Granted it also fails to boot 40% of the time because <unknown>...

...and sometimes it only boots if I bang Enter on the serial console.

> > > Even then, that could be accomplished with a simple calculation of the
> > > 2^32 block requirement multiplied against the block size plus some slop
> > > value like 1GB without significantly changing timing. I.e., the whole
> > > big hunk above could be reduced to something like:
> > > 
> > > # Calculate the fs size based on block size and the number of delalloc blocks we
> > > # must be able to reserve to overflow. Add some room to account for fs
> > > # metadata overhead and round to 512b so losetup doesn't complain.
> > > nr_cows="$(( ( (2 ** 32) / MAXEXTLEN ) + 100 ))"
> > > loop_file_sz=$(( (nr_cows * MAXEXTLEN * blksz * 12 / 10) / 512 * 512 ))
> > > 
> > > From there, we could either push the _require_fs_space() down after the
> > > mkfs:
> > > 
> > > # Now that we've formatted the filesystem, make sure the scratch fs has enough
> > > # room for $nr_cows blocks in two files, again allowing for some overhead.
> > > _require_fs_space $SCRATCH_MNT $(( ( 2 * nr_cows * blksz * 12 / 10 ) / 1024 ))
> > > 
> > > Or if that's too hacky, just enforce a worst case value for the fs
> > > metadata portion of the required space. As mentioned, the difference I
> > > see between 20T and 300T on a 4k scratch dev is ~6MB. fiemap shows most
> > > of that made up as 40 512b extents, which is 20kb. Extrapolate that out
> > > to a 64k scratch fs and we come in under 20MB. ISTM we could just take
> > > add something like 500MB/1GB to the _require_fs_space() calculation
> > > above to account for the 256MB log + all other fs structure and still
> > > allow the test to run in most cases.
> > > 
> > > Hmmmm.. unless I'm miscalculating, even the nr_cows portion of the
> > > required space only comes out to ~320MB with a 64k scratch dev. Perhaps
> > > we could skip all of this (except for the sizing of the loop file) and
> > > just '_require_fs_space <1GB>' at the top of the test with a couple
> > > lines of comment to document the worst case calculation.

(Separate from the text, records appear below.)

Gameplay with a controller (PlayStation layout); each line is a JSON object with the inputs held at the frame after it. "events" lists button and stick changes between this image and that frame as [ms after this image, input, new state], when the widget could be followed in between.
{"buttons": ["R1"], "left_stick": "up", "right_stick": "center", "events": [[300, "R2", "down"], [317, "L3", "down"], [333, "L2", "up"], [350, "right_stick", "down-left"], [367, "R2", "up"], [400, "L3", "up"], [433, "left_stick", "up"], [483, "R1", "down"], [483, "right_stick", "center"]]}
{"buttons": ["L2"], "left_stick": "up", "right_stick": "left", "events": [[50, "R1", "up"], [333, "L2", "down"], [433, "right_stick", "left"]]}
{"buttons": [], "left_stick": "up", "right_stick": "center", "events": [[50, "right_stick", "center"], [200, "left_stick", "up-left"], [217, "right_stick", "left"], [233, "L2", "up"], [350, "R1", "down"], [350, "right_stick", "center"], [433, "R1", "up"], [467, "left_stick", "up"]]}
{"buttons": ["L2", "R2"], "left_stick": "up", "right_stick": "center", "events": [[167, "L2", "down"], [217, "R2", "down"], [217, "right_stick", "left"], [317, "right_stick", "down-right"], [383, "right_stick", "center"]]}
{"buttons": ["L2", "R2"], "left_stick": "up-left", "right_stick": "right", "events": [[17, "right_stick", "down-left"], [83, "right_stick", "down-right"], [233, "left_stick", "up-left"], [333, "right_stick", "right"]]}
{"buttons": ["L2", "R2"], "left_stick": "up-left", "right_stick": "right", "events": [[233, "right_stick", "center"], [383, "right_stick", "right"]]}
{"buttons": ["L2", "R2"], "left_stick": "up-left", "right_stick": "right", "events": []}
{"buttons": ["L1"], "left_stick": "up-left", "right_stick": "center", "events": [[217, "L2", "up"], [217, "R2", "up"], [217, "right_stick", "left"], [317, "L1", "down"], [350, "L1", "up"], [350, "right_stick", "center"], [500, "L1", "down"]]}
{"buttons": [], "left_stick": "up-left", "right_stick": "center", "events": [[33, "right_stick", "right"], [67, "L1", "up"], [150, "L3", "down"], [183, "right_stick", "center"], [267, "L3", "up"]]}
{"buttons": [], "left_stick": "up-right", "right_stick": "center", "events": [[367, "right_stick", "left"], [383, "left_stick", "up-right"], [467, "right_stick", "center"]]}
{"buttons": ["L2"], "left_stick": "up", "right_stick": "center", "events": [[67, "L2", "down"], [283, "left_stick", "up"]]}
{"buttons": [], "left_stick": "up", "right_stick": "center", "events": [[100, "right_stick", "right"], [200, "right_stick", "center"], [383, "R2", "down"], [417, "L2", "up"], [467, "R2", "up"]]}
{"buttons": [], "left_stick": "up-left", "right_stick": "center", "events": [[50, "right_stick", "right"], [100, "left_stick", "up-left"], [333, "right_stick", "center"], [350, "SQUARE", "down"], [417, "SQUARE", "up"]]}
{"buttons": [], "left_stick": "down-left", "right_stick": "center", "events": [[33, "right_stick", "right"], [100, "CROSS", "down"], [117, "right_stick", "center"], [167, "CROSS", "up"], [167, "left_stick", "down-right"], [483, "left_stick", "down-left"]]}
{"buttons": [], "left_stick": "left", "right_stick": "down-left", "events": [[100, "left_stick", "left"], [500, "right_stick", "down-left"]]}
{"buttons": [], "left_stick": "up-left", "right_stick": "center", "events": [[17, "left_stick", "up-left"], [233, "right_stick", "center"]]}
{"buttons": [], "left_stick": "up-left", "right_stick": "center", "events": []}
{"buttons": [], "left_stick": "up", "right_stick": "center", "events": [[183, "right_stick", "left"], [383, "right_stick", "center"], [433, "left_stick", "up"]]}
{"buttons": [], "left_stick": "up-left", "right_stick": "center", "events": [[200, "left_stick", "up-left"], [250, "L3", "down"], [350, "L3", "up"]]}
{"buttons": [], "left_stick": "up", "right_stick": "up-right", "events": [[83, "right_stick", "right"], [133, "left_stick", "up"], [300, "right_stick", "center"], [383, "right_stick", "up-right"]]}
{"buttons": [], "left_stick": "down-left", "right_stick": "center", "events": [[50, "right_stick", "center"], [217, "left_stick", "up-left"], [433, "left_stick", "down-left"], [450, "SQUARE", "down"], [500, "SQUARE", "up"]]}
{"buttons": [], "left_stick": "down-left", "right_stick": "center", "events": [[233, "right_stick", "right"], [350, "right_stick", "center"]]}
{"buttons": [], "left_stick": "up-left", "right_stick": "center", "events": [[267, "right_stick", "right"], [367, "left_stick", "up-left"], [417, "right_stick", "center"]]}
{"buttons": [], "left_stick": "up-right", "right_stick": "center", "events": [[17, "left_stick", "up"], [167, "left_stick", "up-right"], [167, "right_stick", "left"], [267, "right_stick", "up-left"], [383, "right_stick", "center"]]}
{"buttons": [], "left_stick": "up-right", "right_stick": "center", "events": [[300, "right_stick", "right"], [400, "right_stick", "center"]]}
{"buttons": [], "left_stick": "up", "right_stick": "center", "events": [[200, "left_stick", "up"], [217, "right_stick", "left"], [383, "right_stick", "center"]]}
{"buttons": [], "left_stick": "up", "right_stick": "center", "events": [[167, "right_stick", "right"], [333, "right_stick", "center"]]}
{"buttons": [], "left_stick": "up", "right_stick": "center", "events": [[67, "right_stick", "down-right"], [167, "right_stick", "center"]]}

That leaves
> > > plenty of extra space and is still small enough that it likely won't
> > > filter out in most test envs. I also don't think we need to push
> > > anything more than the resulting mkfs output to the $seqres.full file,
> > > so altogether that allows us to remove almost a screen full of
> > > calculation cruft from the test (if you account for the huge comment
> > > required to document the calculations).
> > 
> > In practice I noticed that the space usage usually came out around
> > ~780MB for the 300T filesystem, with rmap and reflink both enabled.  I'm
> > tempted just to assume that 1G of space on the scratch fs is fine
> > though.  Maybe I'll just hardwire it to 1.2G and leave it.
> > 
> 
> That includes the log as well? If so, 1.2G sounds reasonable to me.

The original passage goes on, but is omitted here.